New elements have been added to dry landscaping over the years as the rock gardens are born from the distinctive imaginations of the gardeners. Things like bridges, lanterns, and moss are among the new items that you can find in more modern gardens. But even gardens designed today draw inspiration from the ancient prototypes designed by Muso Soseki.

What Are the Differences Between Japanese and Chinese Gardens?

Dry rock landscapes originated from China before migrating to Japan and being popularised there. It was Japanese monks who began using this art form as a meditative process, and modern rock gardens are usually based on the Japanese version. However, we wouldn’t have them at all if it wasn’t for their development in China during the Song Dynasty.

To give a simplified version, the main differences are that Chinese gardens are more bold, exotic, and ornamental. There is a lot more architectural work going on with more structures, paths, and scenes. Japanese gardens on the other hand are designed to be a lot more subdued, austere, and minimalist, although they can still be large in size with multiple scenes.

Chinese gardens were built to showcase the garden owners’ aesthetic taste, artistic ability, and education. Whereas Zen gardens are a place of contemplation for the gardener and the viewer alike. However, both types of gardens share similarities, particularly as a connection between human beings and nature.

When the rock gardens originally made an appearance in Japan, they were direct copies of what Chinese gardens were like. It was slowly over time that Japan started to develop its own style and it was many centuries later that Zen gardens evolved from that and became part of Japanese culture the way we know it. Something that Japan is very good at doing is taking an existing thing, adapting it, and making it even better and that includes zen gardens.

Are Zen Gardens to Do With Buddhism?

Zen gardens came about through Zen Buddhism which started to gain momentum through Japan in the 12th century. This religion was adopted by the samurai class and warlords, who appreciated the self-discipline. At temples built around this time, rock gardens very much resembled their Chinese garden counterparts. 

It wasn’t until the 14th and 15th century in Kyoto that a new type of garden started to appear at Zen temples. The first of these gardens is considered to be Saihō-ji, “The Temple of the Perfumes of the West.” The temple had fallen into disrepair over time and it was Muso Soseki who was charged with restoring it.

Dry rock gardens have now become synonymous with Zen Buddhism and these gardens can be found all around the world. An ideal feature of Zen gardens is that they can be any size and fit into any space available. Zen gardens form part of a meditative process for the gardener and people can visit them to meditate. 

Some gardens are designed to be viewed from a distance and there is usually a raised viewing platform above them.
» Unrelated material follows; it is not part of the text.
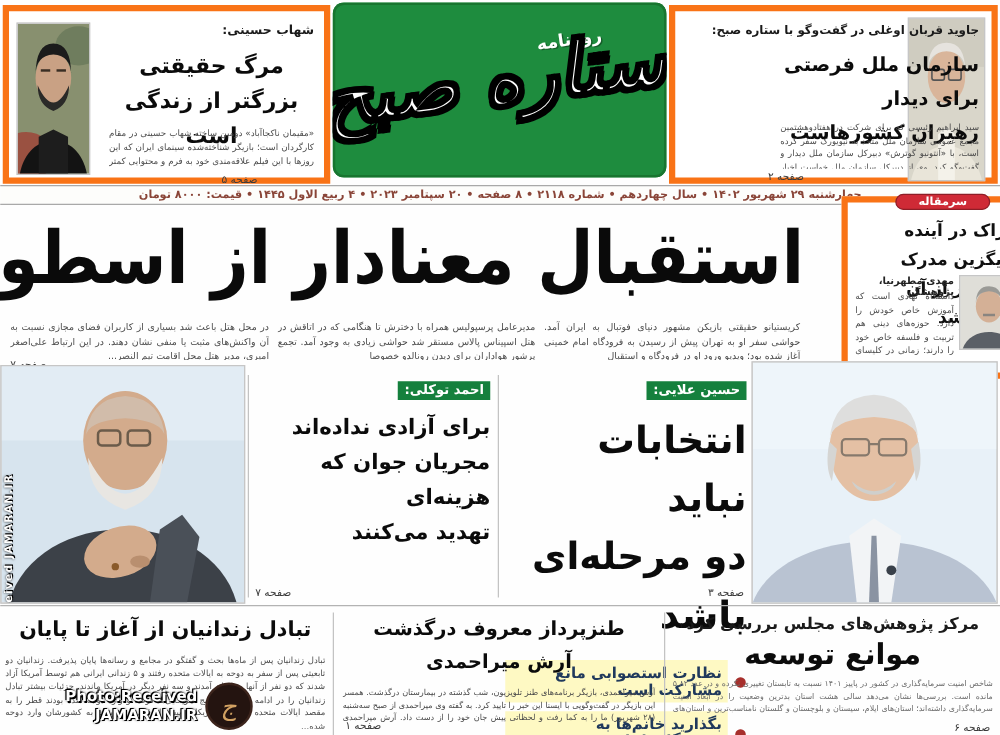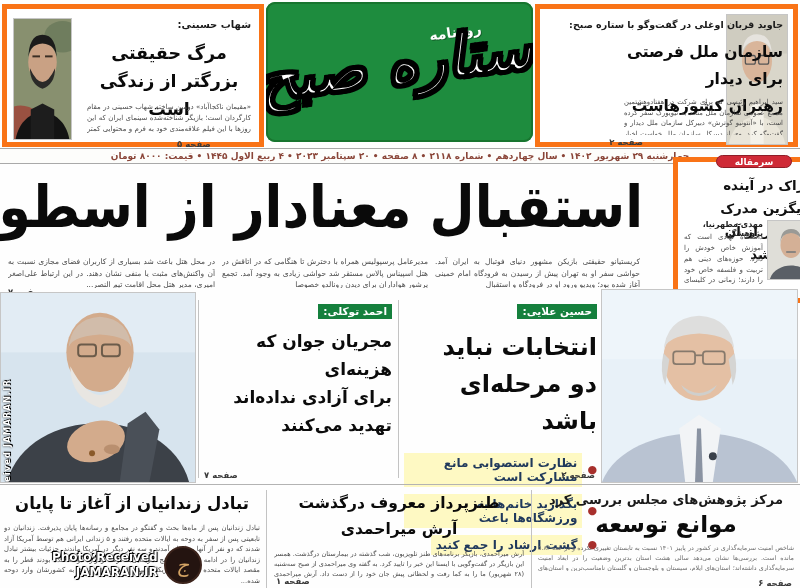"صفحه ۵" .pageno { font-weight: bold -> normal }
Other Zen gardens have pathways through them and they can be walked across. People shouldn’t walk directly only the sand or stones as they will disturb the features of the waves drawn into them.

What Are Modern Zen Gardens Like?

Modern Zen gardens resemble the designs that arose from Muso Soseki and his designs in Kyoto. During his period of designing temples and monasteries, some of his gardens still had significant influence from the Chinese designs. However over time, the process has been adapted and refined inspiration has come from the minimalist Japanese design rather than the bolder Chinese designs.

Modern Zen gardeners design their gardens as a place for mindfulness and meditation. It’s thought that the maintenance of these gardens such as the raking of the waves helps to clear your mind. The practice has now been miniaturized and tiny gardens can be designed to go in your home or at work.